Editorial

¿Para qué me vacuno?

Marino Martínez | Jueves 23 de diciembre de 2021

Los políticos deberían plantearse las restricciones para que los ciudadanos no se tengan que hacer esa gris pregunta.



Diciembre de 2021, estamos mejor que el año pasado por estas fechas, en temas de covid. La pregunta es cuanto mejor y qué ha cambiado en un año.

Si un año después los políticos hablan de restricciones, de evitar contactos, de evitar la movilidad, de reducir aforos, de cerrar establecimientos y de poner otra vez el toque de queda, la pregunta es simple ¿para qué me vacuno?

Si los políticos que nos han tocado, diría que desgraciadamente en la mayoría de los casos, no son capaces de dar soluciones eficientes al actual problema. Si nos habían dicho que con vacuna, con certificado covid y con cierta prudencia podríamos acercarnos a la vida normal, ¿por qué nos amenazan directa o indirectamente con volver a un año atrás?

¿De qué sirve la vacuna? ¿Para qué me vacuno?
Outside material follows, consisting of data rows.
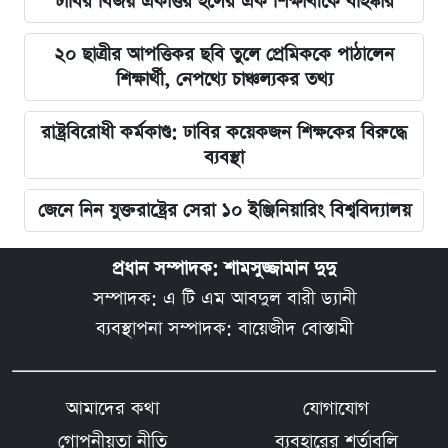
ঢাবির বিজয় একাত্তর হলের এক শিক্ষার্থীকে বহিষ্কার
২০ ছাত্রীর আপত্তিকর ছবি তুলে প্রেমিককে পাঠালেন
শিক্ষার্থী, নেপথ্যে চাঞ্চল্যকর তথ্য
রাষ্ট্রবিরোধী কর্মকাণ্ড: ঢাবির কয়েকজন শিক্ষকের বিরুদ্ধে
ব্যবস্থা
জেনে নিন যুক্তরাষ্ট্রের সেরা ১০ ইঞ্জিনিয়ারিং বিশ্ববিদ্যালয়
প্রধান সম্পাদক: শামসুজ্জামান দুদু
সম্পাদক: এ টি এম আবদুল বারী ড্যানী
ব্যবস্থাপনা সম্পাদক: বায়েজীদ বোস্তামী
আমাদের কথা
যোগাযোগ
গোপনীয়তা নীতি
ব্যবহারের শর্তাবলি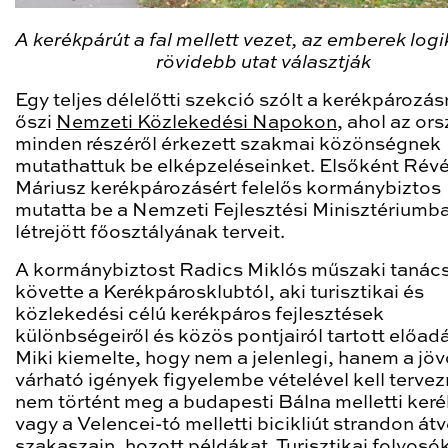
A kerékpárút a fal mellett vezet, az emberek log
rövidebb utat választják
Egy teljes délelőtti szekció szólt a kerékpározás
őszi
Nemzeti Közlekedési Napokon
, ahol az or
minden részéről érkezett szakmai közönségnek
mutathattuk be elképzeléseinket. Elsőként Rév
Máriusz kerékpározásért felelős kormánybiztos
mutatta be a Nemzeti Fejlesztési Minisztériumb
létrejött főosztályának terveit.
A kormánybiztost Radics Miklós műszaki tanác
követte a Kerékpárosklubtól, aki turisztikai és
közlekedési célú kerékpáros fejlesztések
különbségeiről és közös pontjairól tartott előadá
Miki kiemelte, hogy nem a jelenlegi, hanem a jö
várható igények figyelembe vételével kell tervez
nem történt meg a budapesti Bálna melletti keré
vagy a Velencei-tó melletti bicikliút strandon át
szakaszain, hozott példákat. Turisztikai folyosó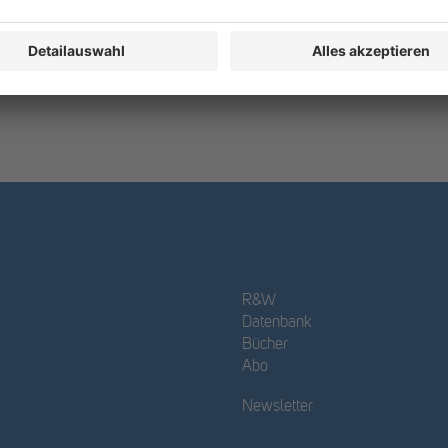
R&W
Datenbank
Bücher
Abo
Newsletter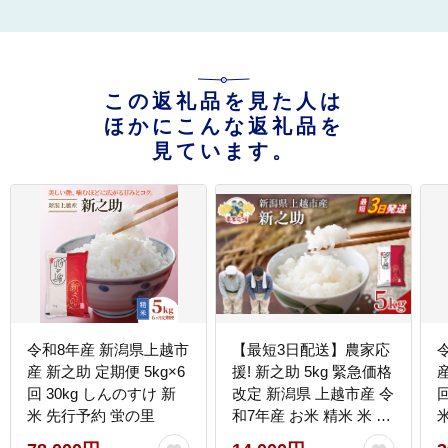
この返礼品を見た人は
ほかにこんな返礼品を
見ています。
令和8年産 新潟県上越市
【最短3日配送】農家応
産 新之助 定期便 5kg×6
援! 新之助 5kg 緊急価格
産
回 30kg しんのすけ 新
改定 新潟県 上越市産 令
回
米 先行予約 蛍の里
和7年産 お米 精米 米 ご
飯 送料無料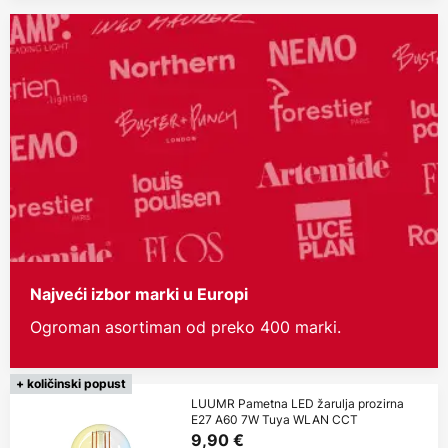
Najveći izbor marki u Europi
Ogroman asortiman od preko 400 marki.
+ količinski popust
LUUMR Pametna LED žarulja prozirna
E27 A60 7W Tuya WLAN CCT
9,90 €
Si todo está igual, si nos privan de esa libertar personal que parece habíamos recuperado en parte, ¿merece la pena vacunarse?

Al final, con sus decisiones nefastas lo van a conseguir, van a conseguir que la gente pase de los políticos, que no crean en la vacuna y que dejen de hacer caso a tanto político imprudente (el adjetivo que le va a la frase lo vamos a dejar).

Ahora resulta que todo se arregla con más dinero para las comunidades, comenzó Cataluña y le han seguido todas las demás. Dinero ¿para qué? Para volver a matar a los empresarios de hostelería, restauración y ocio. Me parece que simplemente son inútiles.

Por qué ninguno de estos políticos de tres al cuarto se atreve a decir que se cierran colegios varias semanas porque es ahí donde está el foco de contagios, más allá de las mentiras que nos digan todo dios que tiene niños o familias con niños saben que los colegios están hasta arriba de contagios y que los niños lo ‘transportan’ a sus casas. Eso no, eso ni tocarlo. Por dios cuanto inútil.

No faltaba nada más que el ‘listillo’ de turno con mando en comunidad, y ahí incluso a Page, diciendo que lo que hay que hacer es volver a restringir la movilidad. ¿Qué les pasa en la cabeza? Como les fue bien la primera vez y la gente aguantó carros y carretas, acatando que se nos privara de la libertar de movimientos, esa que pone en la Constitución que esta gente se pasa por el culo.

Puedo entender que con el inicio de la pandemia nos encerraran, con dificultad pero lo entendí. Desde luego no entendí que más de medio año después nos privarán de movernos por el territorio español, como si cada comunidad fuera un país. Ese ‘juego’ a mi me parece irreal, demencial y nauseabundo. Resulta que yo no puedo cambiar de comunidad, o de localidad, pero las fronteras nacionales siguen abiertas.

¿De verdad que los políticos que piden esto, entre ellos Page, piensan que se pueden pisotear así los derechos fundamentales de las personas?, ¿de verdad? ¿En qué clase de tercer mundo vivimos? Por cierto, ¿con no dejarnos salir de una provincia o una región ya no tenemos contacto con nadie?

No sé, nos hemos vuelto gilipollas, nos quieren volver imbéciles o piensan (desgraciadamente con razón) que somos corderitos que llevan al matadero sin rechistar. Vaya un país de gente de mierda estamos todos hechos.

Asco, repugnancia, incredulidad, impotencia…, no sé que palabra utilizar ante esta situación de mierda que vivimos por tanto inútil con buen sueldo, chofer y poquita masa gris.